Pemerintah Kabupaten Ponorogo, yang terletak di Jawa Timur, tengah melakukan perbaikan dalam pengelolaan sampah di Tempat Pemrosesan Akhir (TPA) Mrican, Kecamatan Jenangan, yang saat ini sudah mengalami kelebihan kapasitas. Abri Susilo, Kepala UPT Pengelolaan Sampah TPA Mrican, mengungkapkan bahwa tumpukan sampah di TPA tersebut hampir mencapai ketinggian 20 meter, sehingga kondisi ini dianggap tidak layak untuk terus beroperasi.
Mulai akhir Juli 2026, pengelola TPA akan menerapkan sistem control landfill, yang bertujuan untuk menutup timbunan sampah secara berkala dengan menggunakan lapisan tanah. "Paling tidak tanggal 31 Juli proses control landfill ini sudah harus kita mulai," jelas Abri saat ditemui di Kantor Dinas Lingkungan Hidup Ponorogo pada Senin, 6 Juli 2026.
Metode Control Landfill untuk Pengelolaan Sampah
Abri menjelaskan bahwa dalam penerapan sistem control landfill, timbunan sampah akan ditutup dengan tanah setebal 15 hingga 20 sentimeter secara berkala, kemudian dipadatkan menggunakan alat berat. Metode ini diterapkan untuk mengurangi bau, air lindi, penyebaran penyakit, serta mengurangi risiko kebakaran dan longsor pada tumpukan sampah. "Tujuannya untuk mengurangi lindi, mengurangi bau, mencegah penyebaran penyakit, dan yang paling penting menghindari kebakaran," tambahnya.
TPA Mrican, yang memiliki luas sekitar 2,4 hektare, saat ini tidak lagi mampu menampung sampah dari seluruh wilayah Ponorogo. Karena lokasi pengganti belum tersedia, TPA tersebut akan tetap beroperasi sembari menunggu pembangunan TPA baru yang akan dibangun di Desa Mrican dengan luas 9,377 hektare.
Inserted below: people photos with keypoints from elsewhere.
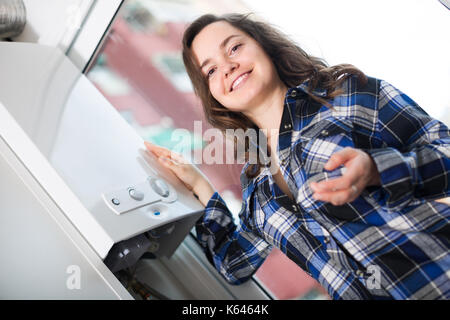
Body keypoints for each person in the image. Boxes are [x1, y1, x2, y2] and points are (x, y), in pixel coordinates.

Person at [144, 13, 450, 300]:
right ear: (212, 92)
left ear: (263, 45)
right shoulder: (256, 187)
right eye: (210, 70)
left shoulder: (347, 94)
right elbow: (233, 264)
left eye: (234, 48)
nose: (226, 67)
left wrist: (377, 170)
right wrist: (200, 186)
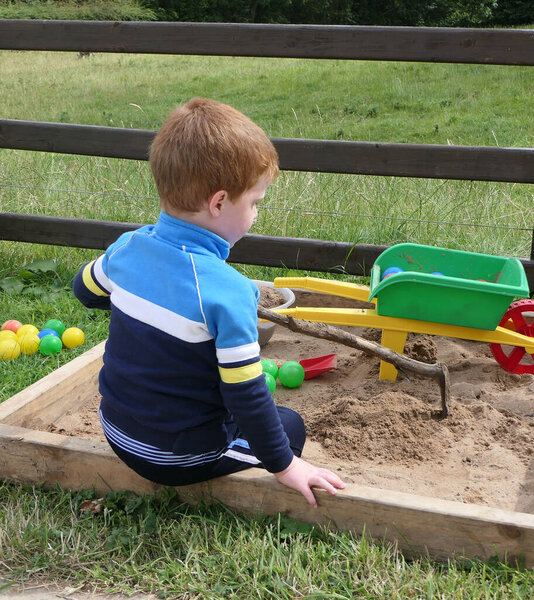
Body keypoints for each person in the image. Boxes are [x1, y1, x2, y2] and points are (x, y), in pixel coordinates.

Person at [73, 98, 345, 507]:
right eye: (254, 203)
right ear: (218, 203)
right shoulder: (228, 290)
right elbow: (247, 396)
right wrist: (286, 466)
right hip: (177, 457)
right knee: (288, 424)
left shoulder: (127, 248)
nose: (255, 214)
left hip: (117, 429)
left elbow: (85, 291)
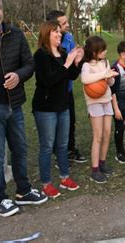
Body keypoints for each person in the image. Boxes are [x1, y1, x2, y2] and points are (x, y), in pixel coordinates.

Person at [0, 0, 47, 217]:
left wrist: (19, 75)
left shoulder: (15, 34)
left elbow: (29, 64)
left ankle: (24, 191)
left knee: (20, 149)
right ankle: (0, 199)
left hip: (14, 105)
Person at [32, 21, 83, 198]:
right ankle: (46, 184)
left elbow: (71, 77)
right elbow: (48, 80)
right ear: (47, 34)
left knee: (62, 145)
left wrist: (77, 62)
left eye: (60, 32)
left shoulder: (62, 53)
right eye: (56, 32)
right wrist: (67, 64)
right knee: (47, 146)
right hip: (46, 108)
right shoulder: (40, 55)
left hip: (63, 106)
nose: (60, 35)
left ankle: (64, 177)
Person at [46, 10, 87, 163]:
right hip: (54, 93)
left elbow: (72, 70)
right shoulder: (49, 47)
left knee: (71, 120)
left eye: (66, 22)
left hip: (67, 89)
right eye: (63, 23)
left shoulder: (69, 37)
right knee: (56, 124)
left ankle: (70, 149)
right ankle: (58, 153)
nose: (68, 25)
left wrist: (79, 59)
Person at [81, 36, 118, 183]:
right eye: (102, 50)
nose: (105, 51)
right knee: (98, 135)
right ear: (94, 51)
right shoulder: (86, 65)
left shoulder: (106, 62)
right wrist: (104, 74)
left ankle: (102, 163)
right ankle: (95, 169)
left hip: (106, 100)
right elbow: (85, 79)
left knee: (107, 133)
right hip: (94, 102)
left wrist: (110, 78)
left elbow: (110, 82)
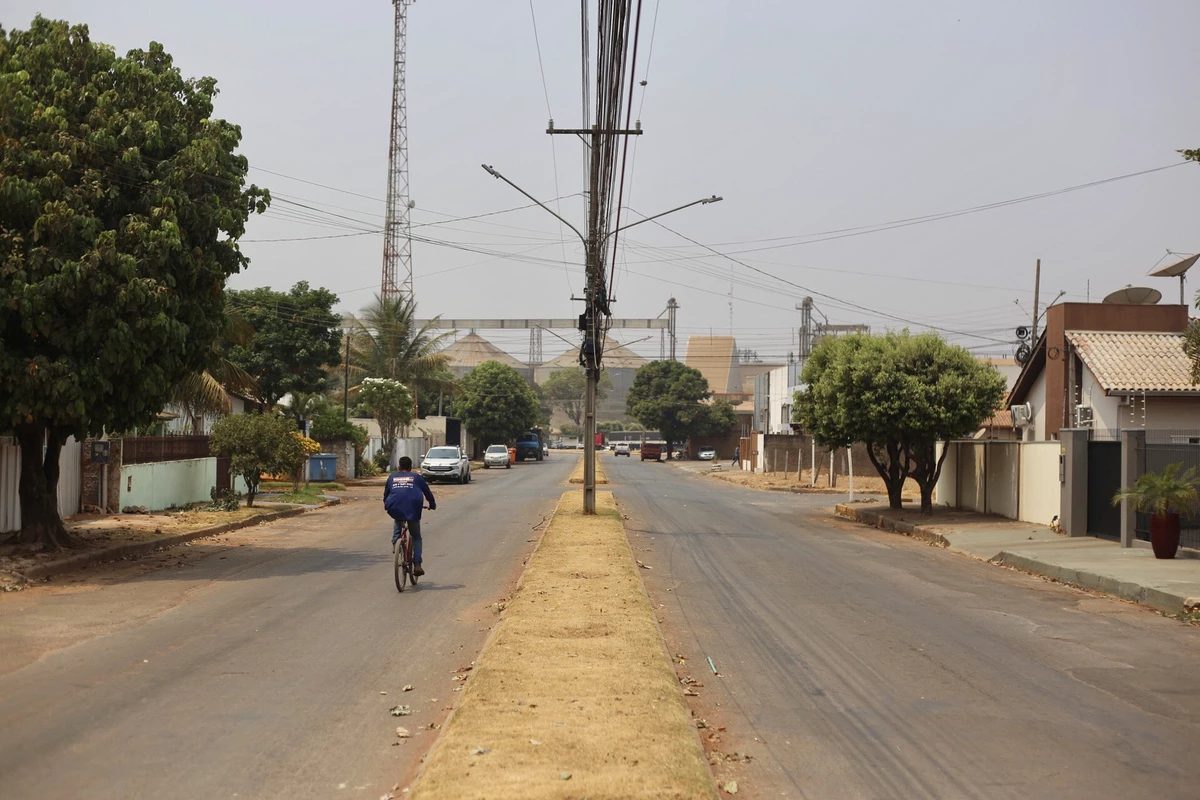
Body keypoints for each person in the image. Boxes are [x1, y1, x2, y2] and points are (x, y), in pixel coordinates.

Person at [384, 456, 436, 576]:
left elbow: (386, 494)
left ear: (399, 467)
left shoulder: (392, 476)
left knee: (398, 517)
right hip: (413, 507)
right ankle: (417, 564)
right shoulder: (417, 477)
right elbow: (427, 492)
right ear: (411, 467)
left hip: (394, 505)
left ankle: (395, 541)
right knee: (416, 536)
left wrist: (387, 505)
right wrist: (432, 504)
Anggaran dan Rencana Pembangunan TPA Baru
Abri menyebutkan bahwa Pemerintah Kabupaten Ponorogo telah menyiapkan anggaran sebesar Rp 7,3 miliar untuk pembangunan fisik TPA baru, yang ditargetkan akan dimulai pada Agustus 2026. "Untuk fisiknya itu ada di Dinas PU sebesar Rp 7,3 miliar, dan sekitar 1 Agustus pekerjaan fisik mulai berjalan," ungkapnya.
Setelah TPA baru selesai dibangun pada tahun 2027 dengan sistem sanitary landfill, TPA Mrican akan ditutup secara bertahap dan direhabilitasi. Menurut Abri, Pemkab Ponorogo juga akan menerapkan konsep landfill mining untuk mengolah kembali timbunan sampah yang ada, sementara masyarakat diharapkan untuk memilah sampah dari rumah, karena TPA baru hanya akan menerima sampah residu. "Yang boleh masuk ke TPA baru itu hanya residu. Artinya pemilahan dan pengurangan sampah harus selesai di tingkat sumber," pungkasnya.